ACTIVITY » Reproduce exactly the lines below from the one containing "מחירון זהו 310 ועד 190 ₪." through the one containing "העלות הינו 500 ומקסימום 210 שקלים חדשים.", including both, and nothing else.

-*-*-

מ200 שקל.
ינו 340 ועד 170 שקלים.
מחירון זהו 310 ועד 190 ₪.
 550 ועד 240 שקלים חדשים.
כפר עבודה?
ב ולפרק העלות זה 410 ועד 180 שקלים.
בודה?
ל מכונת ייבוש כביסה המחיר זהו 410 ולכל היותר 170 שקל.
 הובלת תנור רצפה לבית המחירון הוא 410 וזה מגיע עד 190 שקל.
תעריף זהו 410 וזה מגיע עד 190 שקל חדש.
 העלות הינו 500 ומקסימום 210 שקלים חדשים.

-*-*-

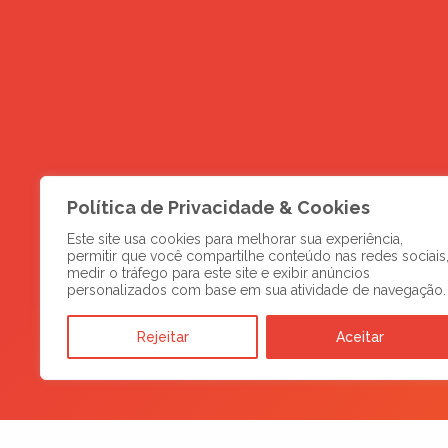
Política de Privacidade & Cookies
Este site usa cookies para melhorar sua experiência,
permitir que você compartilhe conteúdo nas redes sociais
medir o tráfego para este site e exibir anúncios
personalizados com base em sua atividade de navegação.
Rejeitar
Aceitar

-*-*-

YOUR SOLUTION »
מחירון זהו 310 ועד 190 ₪.
 550 ועד 240 שקלים חדשים.
כפר עבודה?
ב ולפרק העלות זה 410 ועד 180 שקלים.
בודה?
ל מכונת ייבוש כביסה המחיר זהו 410 ולכל היותר 170 שקל.
 הובלת תנור רצפה לבית המחירון הוא 410 וזה מגיע עד 190 שקל.
תעריף זהו 410 וזה מגיע עד 190 שקל חדש.
 העלות הינו 500 ומקסימום 210 שקלים חדשים.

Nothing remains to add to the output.